## Task statement:
Retype every entry word for word.

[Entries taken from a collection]
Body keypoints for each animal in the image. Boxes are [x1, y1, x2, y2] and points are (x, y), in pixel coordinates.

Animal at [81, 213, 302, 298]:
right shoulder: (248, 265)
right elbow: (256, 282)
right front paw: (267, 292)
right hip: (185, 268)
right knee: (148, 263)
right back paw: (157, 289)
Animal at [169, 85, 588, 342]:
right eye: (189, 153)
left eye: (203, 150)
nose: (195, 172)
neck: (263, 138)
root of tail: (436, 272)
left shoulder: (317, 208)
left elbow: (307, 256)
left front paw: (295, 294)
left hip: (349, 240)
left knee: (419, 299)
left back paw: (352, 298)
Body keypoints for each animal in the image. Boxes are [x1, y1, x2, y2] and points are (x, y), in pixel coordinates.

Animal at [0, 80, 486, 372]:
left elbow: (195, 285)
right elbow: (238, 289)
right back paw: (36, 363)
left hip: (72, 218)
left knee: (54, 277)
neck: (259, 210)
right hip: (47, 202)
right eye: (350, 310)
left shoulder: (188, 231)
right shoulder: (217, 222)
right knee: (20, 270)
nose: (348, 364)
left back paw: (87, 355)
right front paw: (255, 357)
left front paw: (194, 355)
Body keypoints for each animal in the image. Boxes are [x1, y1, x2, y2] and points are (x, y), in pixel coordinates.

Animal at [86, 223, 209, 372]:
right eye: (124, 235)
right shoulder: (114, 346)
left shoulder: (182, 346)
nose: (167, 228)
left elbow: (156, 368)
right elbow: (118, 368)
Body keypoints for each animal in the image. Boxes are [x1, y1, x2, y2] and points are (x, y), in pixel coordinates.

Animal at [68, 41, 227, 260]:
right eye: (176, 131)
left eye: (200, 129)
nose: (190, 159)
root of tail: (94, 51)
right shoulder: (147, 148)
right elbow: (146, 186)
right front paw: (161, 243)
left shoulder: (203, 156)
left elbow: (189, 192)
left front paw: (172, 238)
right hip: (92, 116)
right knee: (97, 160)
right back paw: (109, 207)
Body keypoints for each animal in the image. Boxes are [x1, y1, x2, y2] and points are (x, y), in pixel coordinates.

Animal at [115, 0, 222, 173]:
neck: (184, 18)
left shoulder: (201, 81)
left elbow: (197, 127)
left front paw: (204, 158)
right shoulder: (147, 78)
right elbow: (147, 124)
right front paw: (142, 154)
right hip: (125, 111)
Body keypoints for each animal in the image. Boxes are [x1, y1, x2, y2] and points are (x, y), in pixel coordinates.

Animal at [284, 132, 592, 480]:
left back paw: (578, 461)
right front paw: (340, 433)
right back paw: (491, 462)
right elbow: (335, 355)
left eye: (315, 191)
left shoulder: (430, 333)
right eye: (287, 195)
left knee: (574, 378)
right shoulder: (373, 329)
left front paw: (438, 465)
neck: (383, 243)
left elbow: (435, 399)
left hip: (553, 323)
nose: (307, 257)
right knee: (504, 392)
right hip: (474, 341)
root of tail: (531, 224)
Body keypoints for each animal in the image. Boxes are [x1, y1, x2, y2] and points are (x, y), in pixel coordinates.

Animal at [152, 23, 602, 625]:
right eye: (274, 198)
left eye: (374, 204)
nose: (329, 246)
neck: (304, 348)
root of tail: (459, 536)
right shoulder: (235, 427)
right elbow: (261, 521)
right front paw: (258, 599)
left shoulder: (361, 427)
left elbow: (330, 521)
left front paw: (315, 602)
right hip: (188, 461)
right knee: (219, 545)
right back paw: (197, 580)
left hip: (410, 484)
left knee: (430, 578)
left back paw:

## Exercise response:
Body keypoints for each animal in the image. Boxes are [x1, y1, x2, y2] and points are (x, y), in pixel coordinates.

Animal at [81, 213, 302, 298]:
right shoulder: (248, 265)
right elbow: (256, 282)
right front paw: (267, 292)
right hip: (185, 268)
right knee: (148, 263)
right back paw: (157, 289)
Animal at [169, 85, 588, 342]:
right eye: (189, 153)
left eye: (203, 150)
nose: (195, 172)
neck: (263, 138)
root of tail: (436, 272)
left shoulder: (317, 208)
left elbow: (307, 256)
left front paw: (295, 294)
left hip: (349, 240)
left knee: (419, 299)
left back paw: (352, 298)
Body keypoints for each animal in the image. Boxes are [x1, y1, x2, y2] and points are (x, y), in pixel coordinates.

Animal at [0, 80, 486, 372]:
left elbow: (195, 285)
right elbow: (238, 289)
right back paw: (36, 363)
left hip: (72, 218)
left knee: (54, 277)
neck: (259, 210)
right hip: (47, 202)
right eye: (350, 310)
left shoulder: (188, 231)
right shoulder: (217, 222)
right knee: (20, 270)
nose: (348, 364)
left back paw: (87, 355)
right front paw: (255, 357)
left front paw: (194, 355)
Body keypoints for each animal in the image. Boxes are [x1, y1, x2, y2] and points are (x, y), in pixel coordinates.

Animal at [86, 223, 209, 372]:
right eye: (124, 235)
right shoulder: (114, 346)
left shoulder: (182, 346)
nose: (167, 228)
left elbow: (156, 368)
right elbow: (118, 368)
Body keypoints for each animal in the image. Boxes are [x1, y1, x2, y2] and points are (x, y), in pixel coordinates.

Animal at [68, 41, 227, 260]:
right eye: (176, 131)
left eye: (200, 129)
nose: (190, 159)
root of tail: (94, 51)
right shoulder: (147, 148)
right elbow: (146, 186)
right front paw: (161, 243)
left shoulder: (203, 156)
left elbow: (189, 192)
left front paw: (172, 238)
right hip: (92, 116)
right knee: (97, 160)
right back paw: (109, 207)
Body keypoints for each animal in the image. Boxes are [x1, y1, x2, y2] and points are (x, y), in pixel coordinates.

Animal at [115, 0, 222, 173]:
neck: (184, 18)
left shoulder: (201, 81)
left elbow: (197, 127)
left front paw: (204, 158)
right shoulder: (147, 78)
right elbow: (147, 124)
right front paw: (142, 154)
right hip: (125, 111)
Body keypoints for each animal in the image. Boxes are [x1, y1, x2, y2] and points are (x, y), in pixel coordinates.

Animal at [284, 132, 592, 480]:
left back paw: (578, 461)
right front paw: (340, 433)
right back paw: (491, 462)
right elbow: (335, 355)
left eye: (315, 191)
left shoulder: (430, 333)
right eye: (287, 195)
left knee: (574, 378)
right shoulder: (373, 329)
left front paw: (438, 465)
neck: (383, 243)
left elbow: (435, 399)
left hip: (553, 323)
nose: (307, 257)
right knee: (504, 392)
right hip: (474, 341)
root of tail: (531, 224)
Body keypoints for each animal in the image. Boxes are [x1, y1, x2, y2] and points are (x, y), in pixel coordinates.

Animal at [152, 23, 602, 625]:
right eye: (274, 198)
left eye: (374, 204)
nose: (329, 246)
neck: (304, 348)
root of tail: (459, 536)
right shoulder: (235, 427)
right elbow: (261, 521)
right front paw: (258, 599)
left shoulder: (361, 427)
left elbow: (330, 521)
left front paw: (315, 602)
right hip: (188, 461)
right knee: (219, 545)
right back paw: (197, 580)
left hip: (410, 484)
left knee: (430, 578)
left back paw:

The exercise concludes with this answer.